*Taakdoel*: Filter de records hieronder en neem elke regel over waarin het woord "Downstream" voorkomt, waarbij hoofdletters en kleine letters verschil maken.

*Ruwe gegevens*:

☆ ☆ ☆ ☆ ☆ ☆ ☆

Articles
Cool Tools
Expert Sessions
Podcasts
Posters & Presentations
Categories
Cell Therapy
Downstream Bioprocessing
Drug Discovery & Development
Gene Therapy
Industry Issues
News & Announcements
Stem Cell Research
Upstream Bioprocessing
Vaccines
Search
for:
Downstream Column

☆ ☆ ☆ ☆ ☆ ☆ ☆

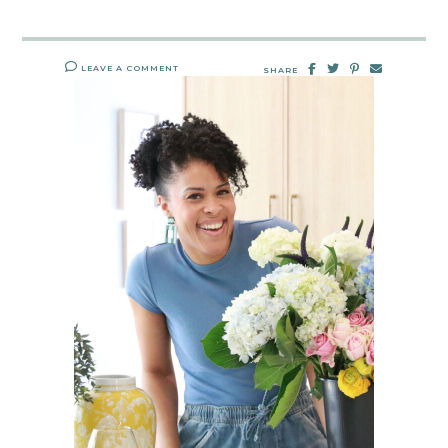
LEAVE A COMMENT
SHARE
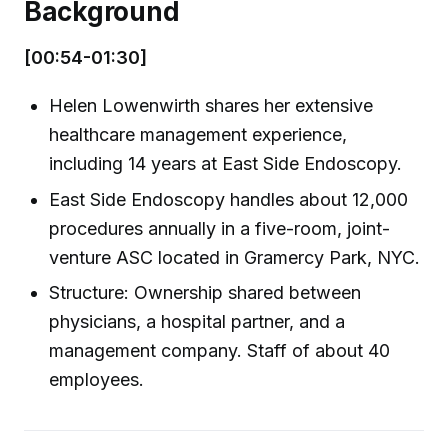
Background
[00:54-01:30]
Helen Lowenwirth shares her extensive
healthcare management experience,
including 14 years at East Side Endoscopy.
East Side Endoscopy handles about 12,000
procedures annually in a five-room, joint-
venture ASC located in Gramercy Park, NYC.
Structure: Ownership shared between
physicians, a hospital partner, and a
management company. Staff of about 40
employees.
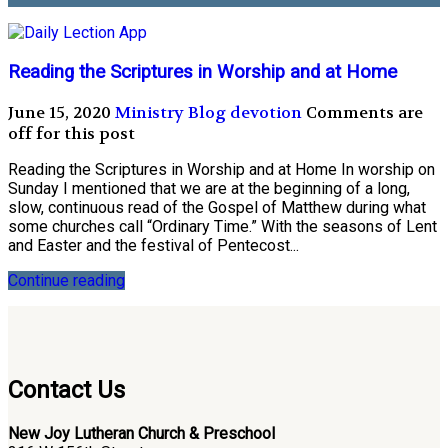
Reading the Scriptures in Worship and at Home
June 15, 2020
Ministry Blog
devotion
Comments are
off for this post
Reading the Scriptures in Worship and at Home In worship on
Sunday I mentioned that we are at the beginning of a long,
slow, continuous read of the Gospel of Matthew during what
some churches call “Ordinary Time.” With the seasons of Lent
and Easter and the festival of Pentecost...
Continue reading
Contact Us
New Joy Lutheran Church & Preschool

☆ ☆ ☆ ☆ ☆ ☆ ☆

*Oplossing hieronder*:
Downstream Bioprocessing
Downstream Column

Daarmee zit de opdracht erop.